(Action item)
Write down exactly the lines of the records below, beginning with the first and ending with the line that includes "Rendered at 1626 by 1125 pixels.".
(Recorded data)
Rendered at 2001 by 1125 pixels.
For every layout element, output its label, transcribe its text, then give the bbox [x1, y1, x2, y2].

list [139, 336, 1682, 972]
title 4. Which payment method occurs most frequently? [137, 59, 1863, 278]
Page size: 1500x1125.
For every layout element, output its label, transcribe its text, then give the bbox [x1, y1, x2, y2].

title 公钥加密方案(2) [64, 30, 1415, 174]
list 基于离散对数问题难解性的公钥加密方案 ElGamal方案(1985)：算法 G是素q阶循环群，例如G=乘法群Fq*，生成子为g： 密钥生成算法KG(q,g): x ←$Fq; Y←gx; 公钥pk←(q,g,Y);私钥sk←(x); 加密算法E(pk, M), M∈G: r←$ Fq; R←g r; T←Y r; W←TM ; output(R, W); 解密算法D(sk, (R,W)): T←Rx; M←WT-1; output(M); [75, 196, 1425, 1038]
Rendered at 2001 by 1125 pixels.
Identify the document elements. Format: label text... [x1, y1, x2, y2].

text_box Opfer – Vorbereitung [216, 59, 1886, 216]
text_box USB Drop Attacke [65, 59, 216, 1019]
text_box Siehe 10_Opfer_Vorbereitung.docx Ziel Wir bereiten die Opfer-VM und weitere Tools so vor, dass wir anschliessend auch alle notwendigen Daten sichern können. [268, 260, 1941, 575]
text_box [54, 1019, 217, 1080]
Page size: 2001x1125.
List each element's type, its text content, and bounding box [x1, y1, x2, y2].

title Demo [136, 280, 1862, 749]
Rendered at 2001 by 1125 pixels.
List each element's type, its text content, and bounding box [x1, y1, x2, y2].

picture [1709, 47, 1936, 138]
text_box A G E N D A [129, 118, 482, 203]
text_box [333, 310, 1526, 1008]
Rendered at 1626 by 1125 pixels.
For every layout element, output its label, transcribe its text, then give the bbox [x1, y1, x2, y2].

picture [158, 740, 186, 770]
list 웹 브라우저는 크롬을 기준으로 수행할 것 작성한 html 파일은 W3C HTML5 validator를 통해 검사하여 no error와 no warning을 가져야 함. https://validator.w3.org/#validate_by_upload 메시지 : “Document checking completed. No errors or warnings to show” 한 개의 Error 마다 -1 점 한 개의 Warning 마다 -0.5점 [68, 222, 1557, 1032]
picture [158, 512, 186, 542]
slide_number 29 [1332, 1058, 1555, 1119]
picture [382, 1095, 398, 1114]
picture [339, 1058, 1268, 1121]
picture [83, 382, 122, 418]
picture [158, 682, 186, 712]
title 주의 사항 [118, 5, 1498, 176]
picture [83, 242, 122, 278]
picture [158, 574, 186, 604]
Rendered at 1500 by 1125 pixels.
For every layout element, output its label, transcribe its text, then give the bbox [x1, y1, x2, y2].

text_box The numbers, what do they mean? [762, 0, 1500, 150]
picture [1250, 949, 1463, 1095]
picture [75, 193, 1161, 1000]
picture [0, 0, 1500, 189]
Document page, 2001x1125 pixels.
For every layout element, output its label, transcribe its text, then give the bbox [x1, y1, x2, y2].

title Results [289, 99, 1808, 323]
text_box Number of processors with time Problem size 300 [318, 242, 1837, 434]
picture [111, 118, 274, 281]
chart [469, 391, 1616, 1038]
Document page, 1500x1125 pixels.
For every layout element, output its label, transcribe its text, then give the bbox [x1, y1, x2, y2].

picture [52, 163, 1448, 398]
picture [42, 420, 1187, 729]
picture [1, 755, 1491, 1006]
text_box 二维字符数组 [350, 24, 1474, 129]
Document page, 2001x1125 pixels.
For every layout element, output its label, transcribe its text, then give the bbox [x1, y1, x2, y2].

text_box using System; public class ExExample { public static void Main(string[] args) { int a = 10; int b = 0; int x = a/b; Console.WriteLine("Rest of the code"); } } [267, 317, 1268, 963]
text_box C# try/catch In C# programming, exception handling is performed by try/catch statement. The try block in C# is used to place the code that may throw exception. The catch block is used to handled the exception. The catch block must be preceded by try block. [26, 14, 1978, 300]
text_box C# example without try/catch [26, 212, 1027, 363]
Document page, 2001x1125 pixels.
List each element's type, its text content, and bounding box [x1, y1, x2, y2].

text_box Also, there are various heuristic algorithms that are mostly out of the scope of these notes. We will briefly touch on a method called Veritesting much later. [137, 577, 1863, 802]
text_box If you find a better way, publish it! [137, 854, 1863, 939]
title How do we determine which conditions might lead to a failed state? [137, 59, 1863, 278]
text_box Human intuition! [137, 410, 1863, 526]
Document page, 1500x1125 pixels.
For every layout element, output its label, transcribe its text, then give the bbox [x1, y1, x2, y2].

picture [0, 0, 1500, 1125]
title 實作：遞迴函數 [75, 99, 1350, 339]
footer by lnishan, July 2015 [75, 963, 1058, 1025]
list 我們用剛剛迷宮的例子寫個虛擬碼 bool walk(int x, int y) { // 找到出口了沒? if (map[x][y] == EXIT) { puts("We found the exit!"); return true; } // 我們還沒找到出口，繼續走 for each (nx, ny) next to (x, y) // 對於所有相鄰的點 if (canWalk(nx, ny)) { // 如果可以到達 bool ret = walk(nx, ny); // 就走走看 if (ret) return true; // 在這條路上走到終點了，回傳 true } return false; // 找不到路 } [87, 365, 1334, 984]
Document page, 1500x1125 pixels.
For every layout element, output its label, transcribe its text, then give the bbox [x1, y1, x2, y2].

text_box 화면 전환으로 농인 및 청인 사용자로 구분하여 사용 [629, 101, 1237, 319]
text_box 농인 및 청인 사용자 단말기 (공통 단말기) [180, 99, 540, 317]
(End Recorded data)
(Task solution)
Rendered at 2001 by 1125 pixels.
For every layout element, output its label, transcribe its text, then give the bbox [x1, y1, x2, y2].

list [139, 336, 1682, 972]
title 4. Which payment method occurs most frequently? [137, 59, 1863, 278]
Page size: 1500x1125.
For every layout element, output its label, transcribe its text, then give the bbox [x1, y1, x2, y2].

title 公钥加密方案(2) [64, 30, 1415, 174]
list 基于离散对数问题难解性的公钥加密方案 ElGamal方案(1985)：算法 G是素q阶循环群，例如G=乘法群Fq*，生成子为g： 密钥生成算法KG(q,g): x ←$Fq; Y←gx; 公钥pk←(q,g,Y);私钥sk←(x); 加密算法E(pk, M), M∈G: r←$ Fq; R←g r; T←Y r; W←TM ; output(R, W); 解密算法D(sk, (R,W)): T←Rx; M←WT-1; output(M); [75, 196, 1425, 1038]
Rendered at 2001 by 1125 pixels.
Identify the document elements. Format: label text... [x1, y1, x2, y2].

text_box Opfer – Vorbereitung [216, 59, 1886, 216]
text_box USB Drop Attacke [65, 59, 216, 1019]
text_box Siehe 10_Opfer_Vorbereitung.docx Ziel Wir bereiten die Opfer-VM und weitere Tools so vor, dass wir anschliessend auch alle notwendigen Daten sichern können. [268, 260, 1941, 575]
text_box [54, 1019, 217, 1080]
Page size: 2001x1125.
List each element's type, its text content, and bounding box [x1, y1, x2, y2].

title Demo [136, 280, 1862, 749]
Rendered at 2001 by 1125 pixels.
List each element's type, its text content, and bounding box [x1, y1, x2, y2].

picture [1709, 47, 1936, 138]
text_box A G E N D A [129, 118, 482, 203]
text_box [333, 310, 1526, 1008]
Rendered at 1626 by 1125 pixels.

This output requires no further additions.